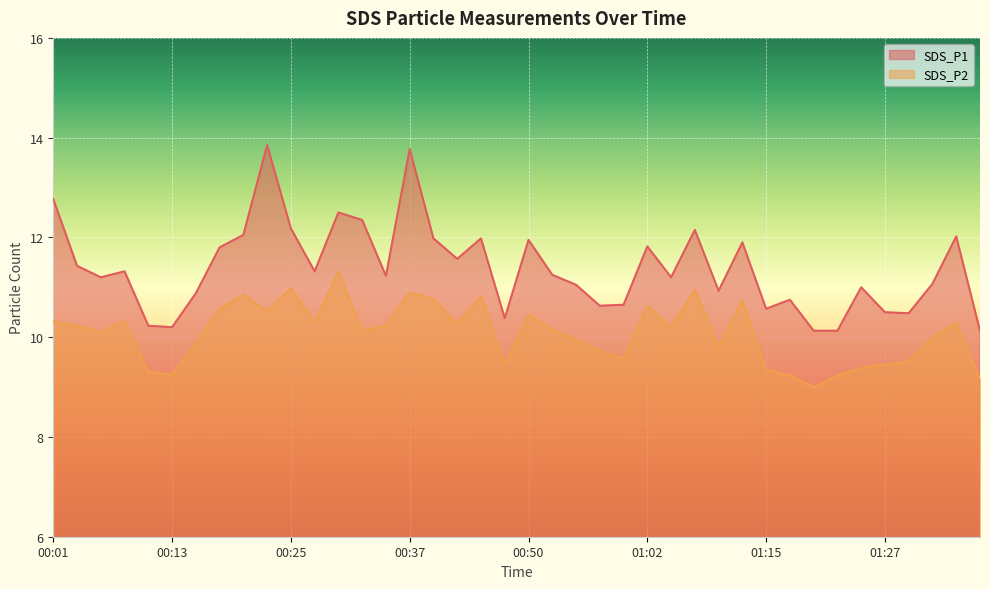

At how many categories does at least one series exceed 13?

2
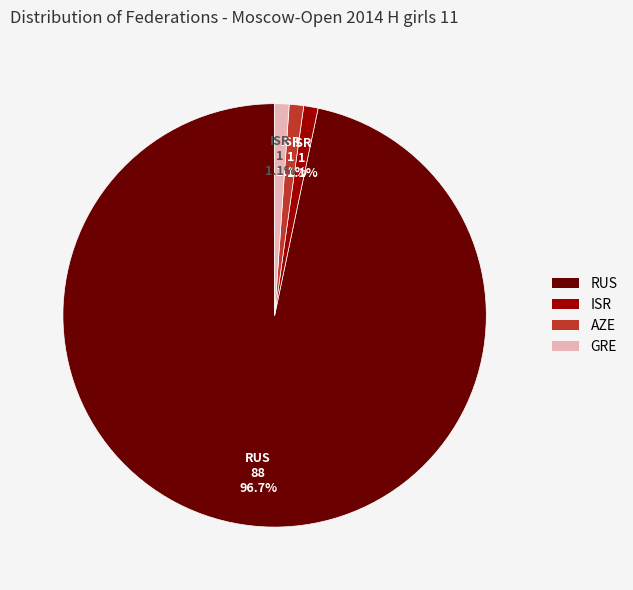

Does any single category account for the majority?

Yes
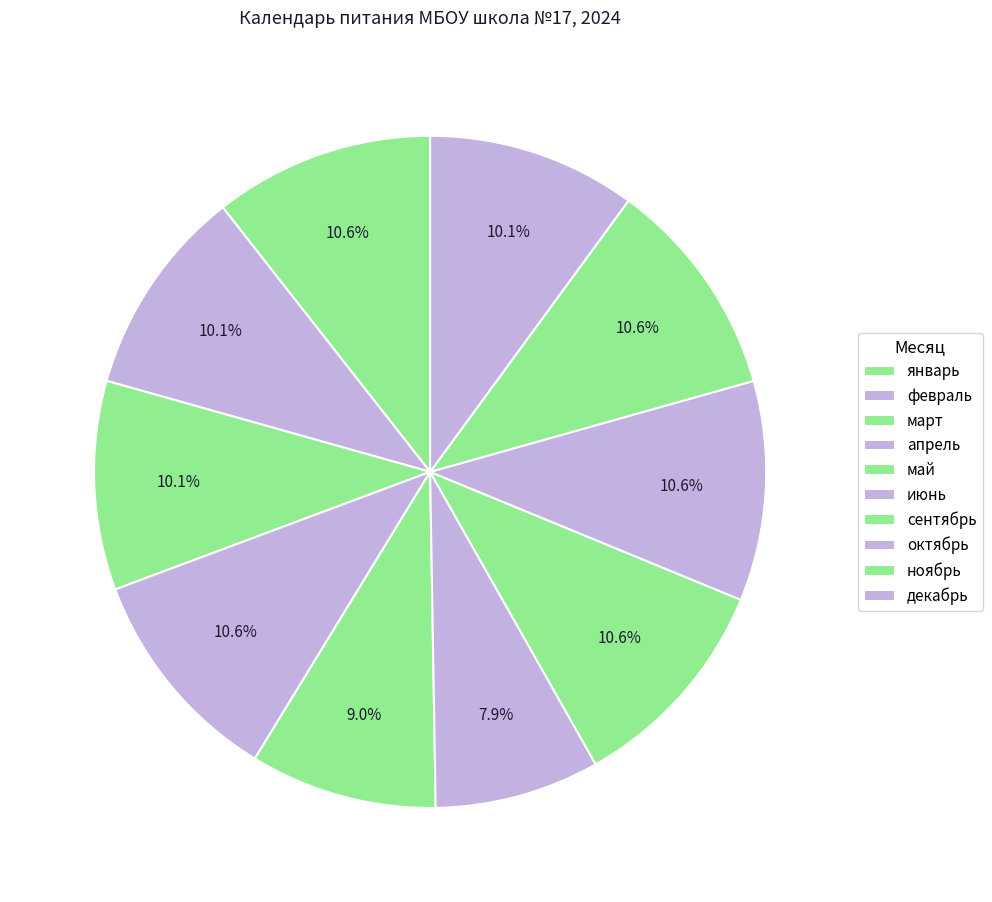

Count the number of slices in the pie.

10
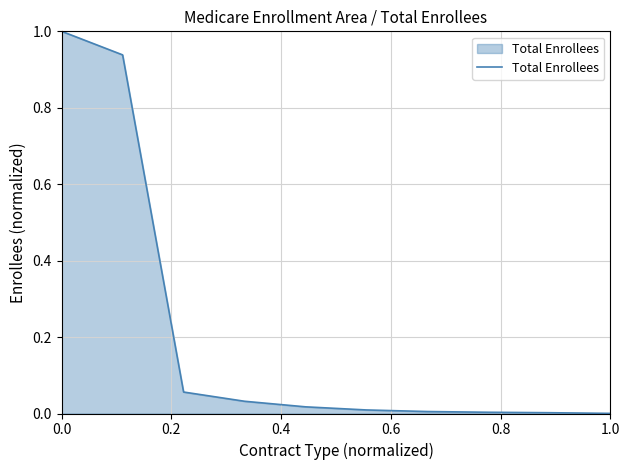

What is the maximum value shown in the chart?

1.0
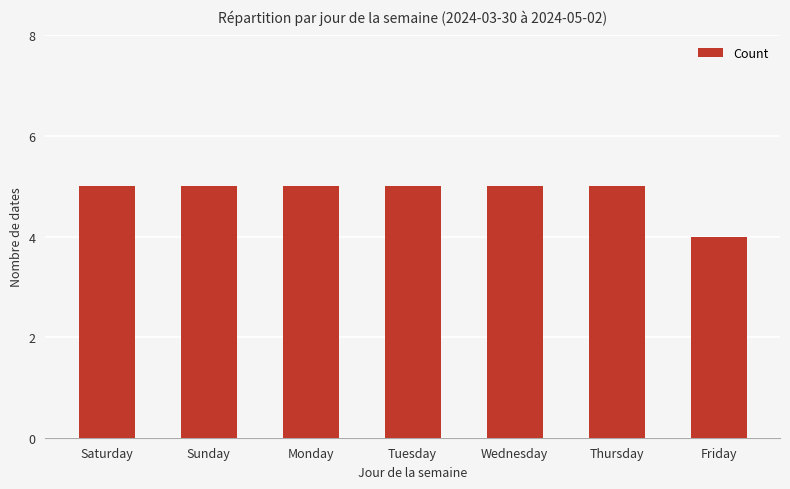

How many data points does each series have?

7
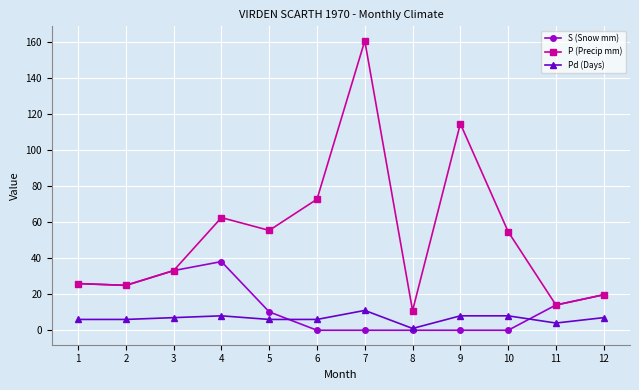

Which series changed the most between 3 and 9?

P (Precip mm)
==============================
=== Problem requirements ===
Could you give every line of the records above as a JSON list of strings, one string per line, with blank lines skipped and the pictures left out?

=== Reply to the task ===
[
  "At how many categories does at least one series exceed 13?",
  "2",
  "Does any single category account for the majority?",
  "Yes",
  "Count the number of slices in the pie.",
  "10",
  "What is the maximum value shown in the chart?",
  "1.0",
  "How many data points does each series have?",
  "7",
  "Which series changed the most between 3 and 9?",
  "P (Precip mm)"
]